» **GIVEN RECORDS**
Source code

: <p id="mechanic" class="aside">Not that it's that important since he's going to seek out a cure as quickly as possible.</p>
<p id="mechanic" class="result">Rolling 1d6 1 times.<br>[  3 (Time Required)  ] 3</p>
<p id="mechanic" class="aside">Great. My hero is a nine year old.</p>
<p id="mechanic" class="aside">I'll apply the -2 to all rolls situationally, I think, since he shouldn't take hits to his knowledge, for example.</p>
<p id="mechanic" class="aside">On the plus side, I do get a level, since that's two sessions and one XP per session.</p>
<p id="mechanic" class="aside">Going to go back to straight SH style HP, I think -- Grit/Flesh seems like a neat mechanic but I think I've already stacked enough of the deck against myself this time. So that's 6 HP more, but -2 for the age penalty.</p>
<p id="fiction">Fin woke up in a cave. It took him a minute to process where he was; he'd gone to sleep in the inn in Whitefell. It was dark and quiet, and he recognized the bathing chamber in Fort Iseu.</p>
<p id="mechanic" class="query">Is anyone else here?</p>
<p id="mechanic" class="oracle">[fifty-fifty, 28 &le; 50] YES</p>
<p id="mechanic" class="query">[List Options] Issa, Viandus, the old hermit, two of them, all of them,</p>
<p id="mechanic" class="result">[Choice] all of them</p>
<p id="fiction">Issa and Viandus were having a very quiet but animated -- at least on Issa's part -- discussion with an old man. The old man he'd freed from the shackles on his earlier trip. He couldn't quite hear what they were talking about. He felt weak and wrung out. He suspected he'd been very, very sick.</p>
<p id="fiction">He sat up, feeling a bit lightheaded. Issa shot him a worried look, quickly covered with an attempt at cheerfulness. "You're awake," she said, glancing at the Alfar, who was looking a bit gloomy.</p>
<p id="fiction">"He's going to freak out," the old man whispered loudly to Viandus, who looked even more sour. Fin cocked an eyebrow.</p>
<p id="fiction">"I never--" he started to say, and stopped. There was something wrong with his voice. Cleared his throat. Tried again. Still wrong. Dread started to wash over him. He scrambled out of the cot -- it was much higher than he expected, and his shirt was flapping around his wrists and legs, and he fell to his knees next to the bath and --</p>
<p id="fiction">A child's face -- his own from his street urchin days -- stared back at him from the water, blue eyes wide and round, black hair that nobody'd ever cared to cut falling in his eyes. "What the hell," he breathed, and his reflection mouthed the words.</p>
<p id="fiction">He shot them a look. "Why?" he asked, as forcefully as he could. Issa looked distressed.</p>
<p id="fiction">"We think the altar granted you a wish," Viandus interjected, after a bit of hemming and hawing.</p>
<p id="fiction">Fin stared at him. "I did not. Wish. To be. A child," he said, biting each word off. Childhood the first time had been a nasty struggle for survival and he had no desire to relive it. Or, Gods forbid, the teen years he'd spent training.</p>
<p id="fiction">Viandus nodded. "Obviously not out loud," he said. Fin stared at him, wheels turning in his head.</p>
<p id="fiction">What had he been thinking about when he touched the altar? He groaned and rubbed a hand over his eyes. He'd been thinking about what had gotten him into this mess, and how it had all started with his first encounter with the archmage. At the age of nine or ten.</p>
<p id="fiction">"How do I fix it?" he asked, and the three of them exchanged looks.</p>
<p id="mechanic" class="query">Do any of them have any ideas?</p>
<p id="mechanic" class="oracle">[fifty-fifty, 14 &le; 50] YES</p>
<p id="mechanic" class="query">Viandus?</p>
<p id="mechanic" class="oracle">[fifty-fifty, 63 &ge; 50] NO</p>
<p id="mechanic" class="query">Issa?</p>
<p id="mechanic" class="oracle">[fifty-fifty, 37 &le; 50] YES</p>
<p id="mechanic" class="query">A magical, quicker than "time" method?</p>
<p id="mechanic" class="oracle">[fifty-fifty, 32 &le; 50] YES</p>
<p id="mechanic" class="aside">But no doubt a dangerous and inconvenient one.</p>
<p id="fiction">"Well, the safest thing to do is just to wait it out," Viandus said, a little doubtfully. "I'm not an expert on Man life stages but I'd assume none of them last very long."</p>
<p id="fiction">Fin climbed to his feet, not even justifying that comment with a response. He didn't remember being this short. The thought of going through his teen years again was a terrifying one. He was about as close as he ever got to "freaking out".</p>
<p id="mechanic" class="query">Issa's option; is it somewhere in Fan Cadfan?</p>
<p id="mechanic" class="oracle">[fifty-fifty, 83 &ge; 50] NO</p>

» **WHAT TO DO**
Take the listing above from its first line through the line containing "all of them</p>", and transcribe that stretch exactly, with no other lines.

» **RESULT OF THIS TASK**
Source code

: <p id="mechanic" class="aside">Not that it's that important since he's going to seek out a cure as quickly as possible.</p>
<p id="mechanic" class="result">Rolling 1d6 1 times.<br>[  3 (Time Required)  ] 3</p>
<p id="mechanic" class="aside">Great. My hero is a nine year old.</p>
<p id="mechanic" class="aside">I'll apply the -2 to all rolls situationally, I think, since he shouldn't take hits to his knowledge, for example.</p>
<p id="mechanic" class="aside">On the plus side, I do get a level, since that's two sessions and one XP per session.</p>
<p id="mechanic" class="aside">Going to go back to straight SH style HP, I think -- Grit/Flesh seems like a neat mechanic but I think I've already stacked enough of the deck against myself this time. So that's 6 HP more, but -2 for the age penalty.</p>
<p id="fiction">Fin woke up in a cave. It took him a minute to process where he was; he'd gone to sleep in the inn in Whitefell. It was dark and quiet, and he recognized the bathing chamber in Fort Iseu.</p>
<p id="mechanic" class="query">Is anyone else here?</p>
<p id="mechanic" class="oracle">[fifty-fifty, 28 &le; 50] YES</p>
<p id="mechanic" class="query">[List Options] Issa, Viandus, the old hermit, two of them, all of them,</p>
<p id="mechanic" class="result">[Choice] all of them</p>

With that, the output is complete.